**Fragmento**.
= = = = = = =

Como decía, eran manejadas por misioneros, pero al inicio se establecieron en edificios provistos por el gobierno y con fondos públicos. Como sucede con muchas iniciativas de este tipo, problemas más urgentes desviaron la atención de las autoridades y los fondos fueron mermando. Para continuar en funciones, las escuelas se basaban en el trabajo forzado y, por supuesto, no pagado, de los niños que vivían en ellas. Como aun así los fondos no alcanzaban, la alimentación de los alumnos comenzó a sentir los efectos de los recortes. Mala nutrición y trabajo excesivo dieron como resultado (¡sorpresa!) una tasa de mortalidad que en algunas escuelas alcanzó el 60%. Hay fotografías de grupo de estos lugares, en las que posan los orgullosos seminaristas blancos y los niños y adolescentes que vivían allí. Me parece particularmente impresionante una de la escuela de Regina, Saskatchewan, en la que aparecen unos cincuenta alumnos, la mayoría niños, algunas niñas, con rostros sombríos y ojos sin vida. Una chica, sentada y casi al centro de la formación, mira algo que tiene entre las manos, parece un pañuelo. No se podría decir que llora, pero a juzgar por las miradas de los demás, no le faltaría razón. Ninguno sonríe (tampoco los adultos), pero en las miradas de algunos se puede ver una rabia de siglos. La foto data de 1908, tampoco es que hablemos de historia antigua.

Después de que cerró la última escuela residencial se han realizado investigaciones que arrojan resultados por demás repugnantes. Se sabe por testimonios de algunos supervivientes que en esos internados hubo abuso físico, sicológico y sexual. Se descubrió que en la década de los sesenta y los setenta se condujeron experimentos de nutrición con la población infantil, que constituían en privarlos de alimento para observar (¡ah, la ciencia!) cuál era el nivel mínimo de comida para subsistir y cuáles podrían ser los efectos en el cerebro de esta privación de nutrientes. O sea, y dicho como es, hasta donde se puede mantener a un ser humano en la inanición antes de que se vuelva idiota. Los testimonios de los ahora adultos que se vieron sometidos a estos experimentos son escalofriantes.

= = = = = = =

**Listado de datos**.
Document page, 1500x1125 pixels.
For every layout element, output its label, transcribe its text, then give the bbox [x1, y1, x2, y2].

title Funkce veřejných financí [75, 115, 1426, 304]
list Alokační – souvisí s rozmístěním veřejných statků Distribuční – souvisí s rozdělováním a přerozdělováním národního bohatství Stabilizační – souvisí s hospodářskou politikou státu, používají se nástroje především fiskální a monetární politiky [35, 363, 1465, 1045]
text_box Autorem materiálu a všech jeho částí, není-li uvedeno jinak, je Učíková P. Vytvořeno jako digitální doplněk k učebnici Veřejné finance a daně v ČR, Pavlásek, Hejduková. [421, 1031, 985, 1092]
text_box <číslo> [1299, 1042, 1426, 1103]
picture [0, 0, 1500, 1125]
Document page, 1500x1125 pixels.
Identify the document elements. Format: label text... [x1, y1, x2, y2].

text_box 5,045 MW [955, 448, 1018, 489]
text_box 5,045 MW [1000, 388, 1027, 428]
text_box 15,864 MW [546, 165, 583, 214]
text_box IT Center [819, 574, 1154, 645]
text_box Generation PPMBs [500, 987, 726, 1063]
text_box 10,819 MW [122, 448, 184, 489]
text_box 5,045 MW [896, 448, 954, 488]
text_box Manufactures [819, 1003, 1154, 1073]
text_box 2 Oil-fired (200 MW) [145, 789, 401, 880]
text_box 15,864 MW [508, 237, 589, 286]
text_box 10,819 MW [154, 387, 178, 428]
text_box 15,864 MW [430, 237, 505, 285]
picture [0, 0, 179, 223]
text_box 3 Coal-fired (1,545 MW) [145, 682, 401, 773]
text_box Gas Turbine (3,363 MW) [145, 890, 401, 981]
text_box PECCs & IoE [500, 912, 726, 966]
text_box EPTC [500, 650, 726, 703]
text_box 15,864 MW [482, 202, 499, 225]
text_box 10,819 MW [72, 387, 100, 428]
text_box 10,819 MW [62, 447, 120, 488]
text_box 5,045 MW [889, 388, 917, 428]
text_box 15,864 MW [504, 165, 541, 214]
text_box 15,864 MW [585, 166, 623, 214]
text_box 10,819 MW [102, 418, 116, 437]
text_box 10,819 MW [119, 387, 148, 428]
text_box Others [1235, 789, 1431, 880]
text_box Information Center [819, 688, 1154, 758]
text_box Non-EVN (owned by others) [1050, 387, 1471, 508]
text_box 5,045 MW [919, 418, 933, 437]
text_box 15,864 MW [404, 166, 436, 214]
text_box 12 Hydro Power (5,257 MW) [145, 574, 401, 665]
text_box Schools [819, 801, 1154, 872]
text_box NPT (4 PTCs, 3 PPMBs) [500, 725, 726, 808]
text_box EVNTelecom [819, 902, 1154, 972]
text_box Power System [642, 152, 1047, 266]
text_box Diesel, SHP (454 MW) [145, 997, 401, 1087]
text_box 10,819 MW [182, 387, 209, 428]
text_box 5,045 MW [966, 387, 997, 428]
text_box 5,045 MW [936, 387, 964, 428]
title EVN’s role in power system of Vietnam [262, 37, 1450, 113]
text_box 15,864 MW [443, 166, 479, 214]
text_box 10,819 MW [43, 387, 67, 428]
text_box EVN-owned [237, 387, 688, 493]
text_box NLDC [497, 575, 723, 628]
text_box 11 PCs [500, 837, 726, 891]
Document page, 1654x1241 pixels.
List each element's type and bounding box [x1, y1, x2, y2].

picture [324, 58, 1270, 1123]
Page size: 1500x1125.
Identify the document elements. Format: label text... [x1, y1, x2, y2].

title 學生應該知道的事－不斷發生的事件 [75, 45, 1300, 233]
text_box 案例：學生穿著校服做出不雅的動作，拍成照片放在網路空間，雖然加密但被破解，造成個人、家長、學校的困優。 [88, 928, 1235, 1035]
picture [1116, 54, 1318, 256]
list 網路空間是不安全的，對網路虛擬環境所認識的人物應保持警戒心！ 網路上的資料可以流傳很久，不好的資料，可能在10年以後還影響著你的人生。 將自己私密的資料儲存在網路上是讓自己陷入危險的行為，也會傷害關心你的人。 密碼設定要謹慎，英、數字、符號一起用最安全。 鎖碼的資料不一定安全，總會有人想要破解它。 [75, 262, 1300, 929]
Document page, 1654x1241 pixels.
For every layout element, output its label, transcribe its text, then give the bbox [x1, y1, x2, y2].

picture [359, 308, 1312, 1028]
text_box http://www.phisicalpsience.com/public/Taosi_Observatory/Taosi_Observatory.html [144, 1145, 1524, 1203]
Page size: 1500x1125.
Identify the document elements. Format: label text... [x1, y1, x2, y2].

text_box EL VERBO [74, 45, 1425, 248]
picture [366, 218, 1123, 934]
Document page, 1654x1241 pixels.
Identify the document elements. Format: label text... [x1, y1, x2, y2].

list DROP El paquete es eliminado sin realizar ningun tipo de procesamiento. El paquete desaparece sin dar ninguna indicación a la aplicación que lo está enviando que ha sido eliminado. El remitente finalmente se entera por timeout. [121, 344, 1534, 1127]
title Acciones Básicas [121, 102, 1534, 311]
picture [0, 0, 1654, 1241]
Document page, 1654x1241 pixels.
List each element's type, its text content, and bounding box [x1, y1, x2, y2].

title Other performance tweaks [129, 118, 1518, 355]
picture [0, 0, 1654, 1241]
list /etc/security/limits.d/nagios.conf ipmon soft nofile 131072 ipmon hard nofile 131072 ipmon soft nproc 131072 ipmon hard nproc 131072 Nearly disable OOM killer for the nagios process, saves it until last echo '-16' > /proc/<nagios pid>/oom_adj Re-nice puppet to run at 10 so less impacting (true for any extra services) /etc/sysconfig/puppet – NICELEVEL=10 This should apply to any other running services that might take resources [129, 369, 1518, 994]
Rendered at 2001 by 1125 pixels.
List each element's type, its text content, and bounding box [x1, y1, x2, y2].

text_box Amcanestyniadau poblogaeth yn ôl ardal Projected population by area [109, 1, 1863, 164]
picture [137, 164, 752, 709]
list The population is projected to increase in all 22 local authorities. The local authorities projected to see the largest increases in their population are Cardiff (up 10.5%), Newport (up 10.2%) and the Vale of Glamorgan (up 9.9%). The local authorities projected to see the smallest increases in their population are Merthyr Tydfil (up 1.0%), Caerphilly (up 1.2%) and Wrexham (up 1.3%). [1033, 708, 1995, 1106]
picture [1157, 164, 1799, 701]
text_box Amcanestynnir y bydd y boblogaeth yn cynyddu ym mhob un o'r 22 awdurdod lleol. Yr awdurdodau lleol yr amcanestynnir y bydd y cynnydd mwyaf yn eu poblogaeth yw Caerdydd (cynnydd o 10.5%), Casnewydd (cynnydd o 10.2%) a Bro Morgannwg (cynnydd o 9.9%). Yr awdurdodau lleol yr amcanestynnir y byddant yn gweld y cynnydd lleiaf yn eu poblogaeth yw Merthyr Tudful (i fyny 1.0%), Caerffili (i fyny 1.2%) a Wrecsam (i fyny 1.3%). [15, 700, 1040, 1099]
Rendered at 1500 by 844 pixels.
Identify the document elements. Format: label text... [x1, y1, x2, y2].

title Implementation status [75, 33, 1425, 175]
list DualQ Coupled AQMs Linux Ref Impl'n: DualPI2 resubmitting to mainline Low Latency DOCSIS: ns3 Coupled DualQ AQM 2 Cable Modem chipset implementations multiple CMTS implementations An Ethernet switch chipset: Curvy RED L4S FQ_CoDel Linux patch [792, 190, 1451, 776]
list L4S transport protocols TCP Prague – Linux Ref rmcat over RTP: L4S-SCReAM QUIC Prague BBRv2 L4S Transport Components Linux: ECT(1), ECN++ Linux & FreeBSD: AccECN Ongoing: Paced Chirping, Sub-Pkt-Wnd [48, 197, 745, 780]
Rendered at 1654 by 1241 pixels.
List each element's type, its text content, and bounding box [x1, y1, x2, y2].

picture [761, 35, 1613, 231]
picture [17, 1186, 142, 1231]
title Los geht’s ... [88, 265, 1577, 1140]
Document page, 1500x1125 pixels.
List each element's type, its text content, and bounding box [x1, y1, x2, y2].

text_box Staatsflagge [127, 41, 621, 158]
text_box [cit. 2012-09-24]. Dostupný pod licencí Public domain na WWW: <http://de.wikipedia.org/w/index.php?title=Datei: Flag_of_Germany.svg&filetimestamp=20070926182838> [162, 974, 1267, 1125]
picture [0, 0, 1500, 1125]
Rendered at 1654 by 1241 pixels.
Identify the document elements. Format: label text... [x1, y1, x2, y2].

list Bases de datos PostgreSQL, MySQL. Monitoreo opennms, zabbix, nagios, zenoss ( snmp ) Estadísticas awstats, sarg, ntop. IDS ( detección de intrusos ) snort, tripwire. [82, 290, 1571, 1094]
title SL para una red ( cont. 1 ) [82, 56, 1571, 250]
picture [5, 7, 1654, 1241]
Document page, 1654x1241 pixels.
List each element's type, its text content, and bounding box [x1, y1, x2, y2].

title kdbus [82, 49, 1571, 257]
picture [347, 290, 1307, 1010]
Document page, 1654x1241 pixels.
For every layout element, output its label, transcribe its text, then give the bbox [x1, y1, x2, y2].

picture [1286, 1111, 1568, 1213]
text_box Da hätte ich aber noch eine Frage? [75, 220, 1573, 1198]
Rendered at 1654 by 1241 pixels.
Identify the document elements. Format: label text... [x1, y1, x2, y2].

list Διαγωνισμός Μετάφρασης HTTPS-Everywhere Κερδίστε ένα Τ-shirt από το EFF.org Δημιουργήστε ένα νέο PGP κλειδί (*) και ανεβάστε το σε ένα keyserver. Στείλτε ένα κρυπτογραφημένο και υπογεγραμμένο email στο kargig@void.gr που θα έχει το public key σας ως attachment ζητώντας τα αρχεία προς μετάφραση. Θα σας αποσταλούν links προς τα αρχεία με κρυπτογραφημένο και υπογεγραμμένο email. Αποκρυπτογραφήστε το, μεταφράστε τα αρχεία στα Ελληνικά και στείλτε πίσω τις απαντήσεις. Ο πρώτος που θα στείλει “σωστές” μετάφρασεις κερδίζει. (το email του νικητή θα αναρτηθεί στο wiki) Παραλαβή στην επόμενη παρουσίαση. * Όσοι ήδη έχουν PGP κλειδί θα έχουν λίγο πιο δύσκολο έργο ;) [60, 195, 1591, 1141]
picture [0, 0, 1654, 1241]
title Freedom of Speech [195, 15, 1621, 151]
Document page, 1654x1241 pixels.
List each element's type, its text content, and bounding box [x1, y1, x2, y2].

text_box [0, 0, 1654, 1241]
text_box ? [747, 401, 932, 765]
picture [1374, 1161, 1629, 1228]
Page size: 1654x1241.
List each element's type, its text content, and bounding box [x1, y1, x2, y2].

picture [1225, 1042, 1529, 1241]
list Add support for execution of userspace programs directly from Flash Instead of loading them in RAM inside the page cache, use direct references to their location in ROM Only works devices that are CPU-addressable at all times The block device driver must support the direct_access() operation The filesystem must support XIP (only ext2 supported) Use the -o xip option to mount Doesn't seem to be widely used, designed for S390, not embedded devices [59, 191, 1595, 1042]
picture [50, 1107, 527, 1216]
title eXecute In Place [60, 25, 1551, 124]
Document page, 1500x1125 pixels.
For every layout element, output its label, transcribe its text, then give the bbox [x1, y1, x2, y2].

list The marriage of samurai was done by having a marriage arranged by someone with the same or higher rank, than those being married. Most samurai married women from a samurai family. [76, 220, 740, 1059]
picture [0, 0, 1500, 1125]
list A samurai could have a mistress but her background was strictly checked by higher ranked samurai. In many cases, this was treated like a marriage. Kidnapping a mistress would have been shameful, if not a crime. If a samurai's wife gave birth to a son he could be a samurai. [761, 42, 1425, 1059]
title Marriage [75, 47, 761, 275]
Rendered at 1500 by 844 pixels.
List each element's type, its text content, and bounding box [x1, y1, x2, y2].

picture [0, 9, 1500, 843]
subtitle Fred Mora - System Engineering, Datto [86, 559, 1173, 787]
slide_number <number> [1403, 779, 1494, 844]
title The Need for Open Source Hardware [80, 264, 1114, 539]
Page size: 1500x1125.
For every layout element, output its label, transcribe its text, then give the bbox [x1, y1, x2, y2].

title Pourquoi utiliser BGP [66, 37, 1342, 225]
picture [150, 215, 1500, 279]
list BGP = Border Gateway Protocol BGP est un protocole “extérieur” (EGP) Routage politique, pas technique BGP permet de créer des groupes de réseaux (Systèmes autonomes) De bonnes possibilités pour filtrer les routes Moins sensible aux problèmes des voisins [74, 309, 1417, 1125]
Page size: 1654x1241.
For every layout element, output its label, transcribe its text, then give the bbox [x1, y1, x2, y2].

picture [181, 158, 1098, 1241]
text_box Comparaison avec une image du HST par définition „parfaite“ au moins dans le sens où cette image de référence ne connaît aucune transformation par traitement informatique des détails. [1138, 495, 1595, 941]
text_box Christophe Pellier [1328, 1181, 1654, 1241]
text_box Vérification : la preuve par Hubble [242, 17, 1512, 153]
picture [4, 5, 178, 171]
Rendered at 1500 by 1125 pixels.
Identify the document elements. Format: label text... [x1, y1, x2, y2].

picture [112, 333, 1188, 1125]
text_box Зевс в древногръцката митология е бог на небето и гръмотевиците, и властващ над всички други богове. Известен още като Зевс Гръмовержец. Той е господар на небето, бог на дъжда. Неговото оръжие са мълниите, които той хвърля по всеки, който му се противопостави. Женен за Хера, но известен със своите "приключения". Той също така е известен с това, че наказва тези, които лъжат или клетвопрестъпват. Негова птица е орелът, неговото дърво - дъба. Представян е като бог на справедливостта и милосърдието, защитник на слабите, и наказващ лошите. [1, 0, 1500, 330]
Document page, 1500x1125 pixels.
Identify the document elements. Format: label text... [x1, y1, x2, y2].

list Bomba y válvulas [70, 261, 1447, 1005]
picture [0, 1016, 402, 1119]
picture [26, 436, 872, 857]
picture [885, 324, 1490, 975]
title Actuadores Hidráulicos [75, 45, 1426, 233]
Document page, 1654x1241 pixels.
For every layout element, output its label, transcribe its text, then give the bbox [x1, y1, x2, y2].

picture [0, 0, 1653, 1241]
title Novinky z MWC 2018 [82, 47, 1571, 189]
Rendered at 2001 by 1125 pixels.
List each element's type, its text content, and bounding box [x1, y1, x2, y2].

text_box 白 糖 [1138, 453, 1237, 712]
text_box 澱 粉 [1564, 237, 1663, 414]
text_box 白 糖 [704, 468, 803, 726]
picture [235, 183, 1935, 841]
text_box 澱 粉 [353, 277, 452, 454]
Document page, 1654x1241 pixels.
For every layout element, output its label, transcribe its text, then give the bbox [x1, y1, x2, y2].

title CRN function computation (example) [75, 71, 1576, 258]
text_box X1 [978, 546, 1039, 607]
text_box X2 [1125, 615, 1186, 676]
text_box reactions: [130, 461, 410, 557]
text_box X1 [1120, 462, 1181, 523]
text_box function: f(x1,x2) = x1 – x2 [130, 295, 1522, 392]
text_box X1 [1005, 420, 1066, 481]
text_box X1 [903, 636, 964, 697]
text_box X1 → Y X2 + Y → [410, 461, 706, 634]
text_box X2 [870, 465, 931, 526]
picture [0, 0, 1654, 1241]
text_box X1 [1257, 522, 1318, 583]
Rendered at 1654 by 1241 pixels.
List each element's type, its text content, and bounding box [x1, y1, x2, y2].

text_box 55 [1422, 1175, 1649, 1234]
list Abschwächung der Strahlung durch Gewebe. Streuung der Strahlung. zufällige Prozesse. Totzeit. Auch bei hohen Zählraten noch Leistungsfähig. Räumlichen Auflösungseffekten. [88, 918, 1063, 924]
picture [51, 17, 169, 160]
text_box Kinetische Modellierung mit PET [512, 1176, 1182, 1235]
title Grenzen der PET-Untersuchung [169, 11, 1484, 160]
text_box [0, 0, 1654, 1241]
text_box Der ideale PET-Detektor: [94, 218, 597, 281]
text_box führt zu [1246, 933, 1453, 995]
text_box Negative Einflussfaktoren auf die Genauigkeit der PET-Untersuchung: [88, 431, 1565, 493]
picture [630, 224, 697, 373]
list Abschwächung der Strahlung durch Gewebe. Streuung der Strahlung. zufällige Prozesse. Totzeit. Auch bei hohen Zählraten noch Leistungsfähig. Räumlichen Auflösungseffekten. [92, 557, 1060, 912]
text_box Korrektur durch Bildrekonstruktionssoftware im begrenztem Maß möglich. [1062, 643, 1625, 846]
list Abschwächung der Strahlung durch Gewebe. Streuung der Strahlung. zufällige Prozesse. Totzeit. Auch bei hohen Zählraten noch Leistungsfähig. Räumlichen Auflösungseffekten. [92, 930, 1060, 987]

= = = = = = =

**Indicación 1**.
Repite el texto sobre las escuelas residenciales entre «Después de que» y «experimentos son escalofriantes.», ambos incluidos.
**Indicación 2**.
Resume en dos oraciones el fragmento sobre las escuelas residenciales.

**Respuesta 1**.
Después de que cerró la última escuela residencial se han realizado investigaciones que arrojan resultados por demás repugnantes. Se sabe por testimonios de algunos supervivientes que en esos internados hubo abuso físico, sicológico y sexual. Se descubrió que en la década de los sesenta y los setenta se condujeron experimentos de nutrición con la población infantil, que constituían en privarlos de alimento para observar (¡ah, la ciencia!) cuál era el nivel mínimo de comida para subsistir y cuáles podrían ser los efectos en el cerebro de esta privación de nutrientes. O sea, y dicho como es, hasta donde se puede mantener a un ser humano en la inanición antes de que se vuelva idiota. Los testimonios de los ahora adultos que se vieron sometidos a estos experimentos son escalofriantes.

**Respuesta 2**.
Las escuelas residenciales, manejadas por misioneros, vieron mermar sus fondos y se sostuvieron con el trabajo forzado y no pagado de los niños, cuya mala nutrición y trabajo excesivo llevaron a una mortalidad que en algunas escuelas alcanzó el 60%. Tras el cierre de la última escuela, las investigaciones revelaron abuso físico, sicológico y sexual, además de experimentos de nutrición en las décadas de los sesenta y los setenta que privaban de alimento a la población infantil.